I am just a beginner in programming stuff.
I have a video of a traffic junction and i need to capture screenshot from this video at the press of a key (basically when any vehicle goes towards parking). These images are then stored in a specified location for further processing.
Do you have any related tutorials for this?
Thanks
Adrian Rosebrock
Hey Susan — all you would need is the “cv2.imwrite” function to write frames to disk. If you are new to Python and OpenCV I would recommend that you work through Practical Python and OpenCV to learn the fundamentals. The contents of the book would help you solve the project very quickly, I am absolutely confident of that.
Hendrik
Hi. I am trying to create a free accessibility stand alone python program to convert scanned pdf’s that screen readers do not read. I am self a blind man and the online converters is not a option for I need to convert company documents. Also friends and family members I know is blind and am looking for this. My problem is I did the pdf convertion to jpg with wand and image magick but when I made a .exe with pyinstaller it did not work for the machine the .exe runs on do not have imagemagick installed. Also I can not install it on the work computer. So searched and saw the options to convert scanned pdf to images all have third party libraries that will not bundle with the .exe file. So decided a screenshot is a image. So how can I load a scanned pdf, take screenshot of the pdf and then save it to disc to process. I only want to take a screen shot of the pdf page itself. Thank you and enjoyed your deskew solution that assisted me a lot.
Adrian Rosebrock
Hi Hendrik, this is a wonderful application you are taking on. I hope it is successful. I actually wrote a tutorial dedicated to taking screenshots with OpenCV. Take a look and see if that helps resolve the issue.
Varun
Is there a way where we could apply this to a video and trigger it using an external source?
Mher Kazandjian
Hi,
I recently released a python package that uses low level X11 C calls to capture a screenshot
and return it as a numpy array.
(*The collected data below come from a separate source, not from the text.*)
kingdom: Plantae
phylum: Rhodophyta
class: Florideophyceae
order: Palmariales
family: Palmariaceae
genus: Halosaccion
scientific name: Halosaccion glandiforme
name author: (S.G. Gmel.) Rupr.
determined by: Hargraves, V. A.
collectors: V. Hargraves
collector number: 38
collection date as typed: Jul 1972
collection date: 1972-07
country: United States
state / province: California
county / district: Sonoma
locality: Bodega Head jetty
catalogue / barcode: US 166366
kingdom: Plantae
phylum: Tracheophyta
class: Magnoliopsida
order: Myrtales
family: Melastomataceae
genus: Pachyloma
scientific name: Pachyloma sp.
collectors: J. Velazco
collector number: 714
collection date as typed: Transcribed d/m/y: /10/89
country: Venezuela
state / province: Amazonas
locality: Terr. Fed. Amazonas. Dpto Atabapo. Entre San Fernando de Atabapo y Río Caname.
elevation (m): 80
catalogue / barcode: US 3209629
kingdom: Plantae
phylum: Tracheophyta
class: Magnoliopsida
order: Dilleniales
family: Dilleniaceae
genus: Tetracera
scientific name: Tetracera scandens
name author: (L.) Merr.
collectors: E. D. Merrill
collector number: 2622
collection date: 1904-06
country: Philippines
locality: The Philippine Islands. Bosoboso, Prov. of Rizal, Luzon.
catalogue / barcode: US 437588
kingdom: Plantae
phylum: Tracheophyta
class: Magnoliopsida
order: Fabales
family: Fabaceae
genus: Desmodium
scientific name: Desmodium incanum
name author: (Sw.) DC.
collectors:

I developed it with simplicity and speed in mind, where the only
dependency is numpy and ofcourse X11 (which is available on most linux system anyway).
it performs @ 60+ fps for a 1080p resolution 🙂
https://github.com/mherkazandjian/fastgrab
pip install fastgrab
Adrian Rosebrock
This is really cool, thank you for sharing Mher!
Sridhar
Hi,
It was an excellent article which I am really looking for, I have a requirement where I need to identify elements from the screenshots( buttons, labels, textboxes, dropdowns…etc).
Could you please help me with where to start or please suggest me a blog if you have already written on this
Adrian Rosebrock
Template matching would be my first suggestion.